Google Analytics 4 was first introduced by Google toward the end of 2020, and is now the latest version of Google analytics. Designed for multi-platform tracking, it offers better connecting of off- and online engagement and is built for better customer experience and privacy.
Unlike previous generations, GA4 doesn’t rely exclusively on cookies. Instead, it uses even-based data modeling for more customer-centric measurement, giving more control over data collection and usage.
Google Analytics 4 offers eCommerce marketers:
- Easier integration with other Google products
- Increased data-driven attribution
- Better insights across a variety of touchpoints
- Built-in predictive user behavior insights powered by machine learning
3. Universal Analytics vs. Google Analytics 4
Google Analytics 4 isn’t just a new generation UA upgrade. It’s an entirely new tool that’s been built differently from the foundation up. Its primary focus was to be able to keep up with changing privacy and reporting needs.

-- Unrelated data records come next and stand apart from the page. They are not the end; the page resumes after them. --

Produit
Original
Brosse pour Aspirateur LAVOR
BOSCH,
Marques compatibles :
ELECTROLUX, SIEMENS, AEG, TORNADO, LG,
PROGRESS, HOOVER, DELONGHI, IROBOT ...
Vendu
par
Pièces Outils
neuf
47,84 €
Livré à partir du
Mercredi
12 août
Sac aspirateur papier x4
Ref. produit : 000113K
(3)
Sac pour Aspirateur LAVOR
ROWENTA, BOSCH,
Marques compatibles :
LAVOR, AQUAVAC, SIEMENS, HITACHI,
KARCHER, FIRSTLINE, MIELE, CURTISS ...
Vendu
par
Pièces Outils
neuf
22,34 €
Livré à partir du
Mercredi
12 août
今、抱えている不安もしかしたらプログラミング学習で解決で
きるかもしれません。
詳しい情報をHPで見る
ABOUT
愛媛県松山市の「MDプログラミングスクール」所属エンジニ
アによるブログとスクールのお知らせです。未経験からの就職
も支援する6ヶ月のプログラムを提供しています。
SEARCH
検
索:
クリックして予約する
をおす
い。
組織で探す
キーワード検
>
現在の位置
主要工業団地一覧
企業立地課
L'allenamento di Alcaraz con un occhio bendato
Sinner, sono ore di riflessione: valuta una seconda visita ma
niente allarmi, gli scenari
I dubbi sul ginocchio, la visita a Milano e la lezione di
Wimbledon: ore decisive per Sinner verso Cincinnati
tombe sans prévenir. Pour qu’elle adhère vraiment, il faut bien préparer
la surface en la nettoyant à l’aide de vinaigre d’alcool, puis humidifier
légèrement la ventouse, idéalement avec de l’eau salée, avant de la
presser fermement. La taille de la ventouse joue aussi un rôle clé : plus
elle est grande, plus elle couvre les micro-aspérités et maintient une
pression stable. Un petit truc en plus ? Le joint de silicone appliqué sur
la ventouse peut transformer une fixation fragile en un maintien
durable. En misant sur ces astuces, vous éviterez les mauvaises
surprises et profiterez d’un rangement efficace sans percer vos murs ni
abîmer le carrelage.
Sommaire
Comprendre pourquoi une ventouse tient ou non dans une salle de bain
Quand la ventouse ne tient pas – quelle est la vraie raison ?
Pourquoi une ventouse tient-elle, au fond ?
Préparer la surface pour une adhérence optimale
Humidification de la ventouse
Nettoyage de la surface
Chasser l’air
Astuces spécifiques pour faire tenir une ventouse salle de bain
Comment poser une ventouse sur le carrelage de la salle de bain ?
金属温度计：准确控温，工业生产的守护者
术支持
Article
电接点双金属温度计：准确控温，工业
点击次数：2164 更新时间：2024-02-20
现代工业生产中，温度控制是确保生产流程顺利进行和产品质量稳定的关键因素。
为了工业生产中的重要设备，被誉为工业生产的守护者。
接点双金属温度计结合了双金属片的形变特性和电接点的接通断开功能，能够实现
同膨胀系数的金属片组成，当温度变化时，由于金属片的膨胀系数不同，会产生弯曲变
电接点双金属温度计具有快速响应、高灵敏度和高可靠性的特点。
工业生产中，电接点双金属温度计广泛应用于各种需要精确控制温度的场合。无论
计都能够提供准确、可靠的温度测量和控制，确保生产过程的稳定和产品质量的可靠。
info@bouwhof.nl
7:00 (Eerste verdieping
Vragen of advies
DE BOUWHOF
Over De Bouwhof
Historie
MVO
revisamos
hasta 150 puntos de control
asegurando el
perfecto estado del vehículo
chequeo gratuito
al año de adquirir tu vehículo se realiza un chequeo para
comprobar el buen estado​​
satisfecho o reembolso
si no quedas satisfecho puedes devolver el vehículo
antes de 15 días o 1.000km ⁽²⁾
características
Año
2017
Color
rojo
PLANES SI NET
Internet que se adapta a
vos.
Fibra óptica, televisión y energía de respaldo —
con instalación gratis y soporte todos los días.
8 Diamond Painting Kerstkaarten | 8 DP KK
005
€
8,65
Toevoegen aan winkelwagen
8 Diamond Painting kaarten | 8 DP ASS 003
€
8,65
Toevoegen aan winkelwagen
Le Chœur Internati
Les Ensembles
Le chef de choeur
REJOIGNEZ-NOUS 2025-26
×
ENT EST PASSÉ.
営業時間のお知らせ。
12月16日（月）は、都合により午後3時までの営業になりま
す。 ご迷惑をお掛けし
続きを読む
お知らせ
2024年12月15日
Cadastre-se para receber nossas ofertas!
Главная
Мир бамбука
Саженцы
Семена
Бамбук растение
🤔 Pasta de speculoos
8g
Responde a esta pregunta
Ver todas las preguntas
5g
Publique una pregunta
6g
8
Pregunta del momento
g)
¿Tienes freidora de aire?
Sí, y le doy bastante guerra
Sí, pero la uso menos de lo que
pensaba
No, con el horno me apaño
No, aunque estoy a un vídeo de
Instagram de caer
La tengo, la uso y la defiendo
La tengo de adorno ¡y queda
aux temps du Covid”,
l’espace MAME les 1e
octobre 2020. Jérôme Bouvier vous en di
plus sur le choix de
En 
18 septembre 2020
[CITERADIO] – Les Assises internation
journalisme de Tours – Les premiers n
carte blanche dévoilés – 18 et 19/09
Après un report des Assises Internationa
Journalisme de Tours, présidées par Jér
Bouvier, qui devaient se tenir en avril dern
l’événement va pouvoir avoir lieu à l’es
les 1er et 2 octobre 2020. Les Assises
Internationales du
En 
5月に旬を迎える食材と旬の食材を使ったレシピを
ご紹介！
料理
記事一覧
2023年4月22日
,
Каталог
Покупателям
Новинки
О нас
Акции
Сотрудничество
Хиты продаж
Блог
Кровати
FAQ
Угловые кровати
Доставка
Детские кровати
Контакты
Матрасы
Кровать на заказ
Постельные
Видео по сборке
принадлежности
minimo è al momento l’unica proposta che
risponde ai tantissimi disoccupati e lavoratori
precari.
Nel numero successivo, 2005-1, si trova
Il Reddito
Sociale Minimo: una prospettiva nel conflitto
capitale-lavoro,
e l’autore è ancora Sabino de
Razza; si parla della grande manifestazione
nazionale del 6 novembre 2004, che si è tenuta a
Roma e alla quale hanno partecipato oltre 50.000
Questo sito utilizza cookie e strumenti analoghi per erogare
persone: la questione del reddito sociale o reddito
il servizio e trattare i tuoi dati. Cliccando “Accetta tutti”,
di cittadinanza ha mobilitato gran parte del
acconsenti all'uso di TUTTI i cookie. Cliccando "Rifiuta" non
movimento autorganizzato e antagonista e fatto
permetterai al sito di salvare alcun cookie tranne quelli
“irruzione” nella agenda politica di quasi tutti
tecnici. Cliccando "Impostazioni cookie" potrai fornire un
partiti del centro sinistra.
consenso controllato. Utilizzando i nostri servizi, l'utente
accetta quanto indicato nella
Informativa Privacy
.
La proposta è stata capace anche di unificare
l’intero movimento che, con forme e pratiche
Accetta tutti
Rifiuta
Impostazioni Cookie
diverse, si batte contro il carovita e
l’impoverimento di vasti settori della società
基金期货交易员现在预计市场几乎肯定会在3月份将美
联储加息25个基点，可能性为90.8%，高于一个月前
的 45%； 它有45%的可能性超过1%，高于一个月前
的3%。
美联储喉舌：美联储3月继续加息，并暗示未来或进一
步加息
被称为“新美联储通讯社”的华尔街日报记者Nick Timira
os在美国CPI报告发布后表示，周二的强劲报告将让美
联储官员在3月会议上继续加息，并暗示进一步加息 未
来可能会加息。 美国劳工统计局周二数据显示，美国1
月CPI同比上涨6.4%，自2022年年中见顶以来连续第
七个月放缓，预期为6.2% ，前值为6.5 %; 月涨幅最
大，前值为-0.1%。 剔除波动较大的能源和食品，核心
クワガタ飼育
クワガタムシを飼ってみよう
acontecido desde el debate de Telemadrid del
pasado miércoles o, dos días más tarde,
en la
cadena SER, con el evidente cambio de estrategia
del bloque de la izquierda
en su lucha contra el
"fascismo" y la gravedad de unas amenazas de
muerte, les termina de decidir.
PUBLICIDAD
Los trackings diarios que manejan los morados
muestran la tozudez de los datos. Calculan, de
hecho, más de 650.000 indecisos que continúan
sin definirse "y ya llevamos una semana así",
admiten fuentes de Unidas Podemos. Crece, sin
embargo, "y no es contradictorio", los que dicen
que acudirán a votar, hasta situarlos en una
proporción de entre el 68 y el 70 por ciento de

Here are some of the most critical differences between Universal Analytics and Google Analytics 4:
- Privacy. Unlike UA, GA4 doesn’t rely on cookies, making GA4 more privacy-friendly. Additionally, the default for Google Analytics 4 is to anonymize users’ IP addresses by default.
- Cross-device insights. GA4 has been created specifically to deal with far more complex customer journeys that cross from websites to apps.
- Events and sessions. G4A takes more than page views into account. While UA is session-based, GA4 is event-based, making the latter better at tracking video plays, button clicks, and more events.
- Machine learning. GA4 is built around machine learning and automation technology, enabling it to predict and share more detailed insights. This also allows it to supply data modeling, closing data gaps.
- Structure. GA4 does away with data view and filters instead of including filters for better reports. Here’s a walkthrough of the Google Analytics 4 user interface for a deeper look:
Summary of the Differences Between Universal Analytics and Google Analytics 4
[Source: Ryte Magazine]
4. GA4 Scheduling: How Will the Change Take Place?
Now that we know why Google is discontinuing Universal Analytics and why Google Analytics 4 is a better tracking tool for today’s eCommerce marketing, let’s look at how Google is going to make it happen.
- If you’re using Universal Analytics properties, data collection will continue until July 1, 2023
- From July 1st, Google Analytics 4 will be the default Analytics tool
- After July 1st, for at least six months, marketers will still be able to access previously processed data
- For larger online retailers using Google Analytics 360, you will have until October 1, 2023, before the default changes from UA to GA4
5. What Do eCommerce Marketers Need to Do Before July 2023?
So, what should eCommerce marketers do before the change? The first thing you should do is to
check if you’re using Universal Analytics for any of your properties and backup up your UA data.
Then, if you still use Universal Analytics, you will need to:
- Switch to GA4 ASAP. To do this, you will want to set up a GA4 property with your existing UA property. However, you should follow this Google guide and use GA4 Setup Assist to ensure you’re doing it correctly.
- Export reports. Although UA data will be acceptable for a least six months after the change, you want to export individual reports and BigQuery and set yourself up to use the Google Analytics Reporting API as soon as possible.
- Update Google Ads tracking. Next, you will need to update your Google Ads tracking. It’s likely that you have conversion tracking set up. Therefore you need to import GA4 conversion in Google Ads and remove any UA goals.
Here’s a more detailed breakdown of how to switch to Google Analytics the right way.
Final Thoughts: Google Analytics 4 Is Coming. Are You Ready?
There you have it, everything you need to know about Google’s change from Universal Analytics to Google Analytics 4. There is no doubt that the new analytics property is much better suited to today’s cross-channel shopper and will offer better insights while improving privacy.
And if Google Analytics 4 offers better tracking, why wait? If you’re still on UA, it’s best to start migrating as soon as possible so that you are not only prepared for the change, but enjoy the benefits sooner rather than later.